---------- Text excerpt

4527 - reading commandline arguments

The new example ex9 doesn't yet work natively.

In the process I've emulated the kernel's role in providing args, implemented
a couple of instructions acting on 8-bit operands (useful for ASCII string
operations), and begun the start of the standard library (ascii_length
is the same as strlen).

At the level of SubX we're just only going to support ASCII.

1 files changed, 36 insertions, 4 deletions

diff --git a/subx/012elf.cc b/subx/012elf.cc
index 58d2cde8..78131090 100644
--- a/subx/012elf.cc
+++ b/subx/012elf.cc
@@ -10,7 +10,7 @@ if (is_equal(argv[1], "run")) {
   cerr << std::hex;
   initialize_mem();
   Mem_offset = CODE_START;
-  load_elf(argv[2]);
+  load_elf(argv[2], argc, argv);
   while (EIP < End_of_program)  // weak final-gasp termination check
     run_one_instruction();
   trace(90, "load") << "executed past end of the world: " << EIP << " vs " << End_of_program << end();
@@ -18,7 +18,7 @@ if (is_equal(argv[1], "run")) {
 }
 
 :(code)

--------------------
---------- Data segment

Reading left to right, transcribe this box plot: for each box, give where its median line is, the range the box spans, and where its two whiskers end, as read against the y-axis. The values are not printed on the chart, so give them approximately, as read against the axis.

--------------------

→ What to work on
1. In the commit note, rename "ex9" to "ex10" and write out everything from "4527 - reading" down to "same as strlen).".
2. Please state which standard function the commit note says ascii_length is the same as.

→ Exercise responses
1.
4527 - reading commandline arguments

The new example ex10 doesn't yet work natively.

In the process I've emulated the kernel's role in providing args, implemented
a couple of instructions acting on 8-bit operands (useful for ASCII string
operations), and begun the start of the standard library (ascii_length
is the same as strlen).

2. strlen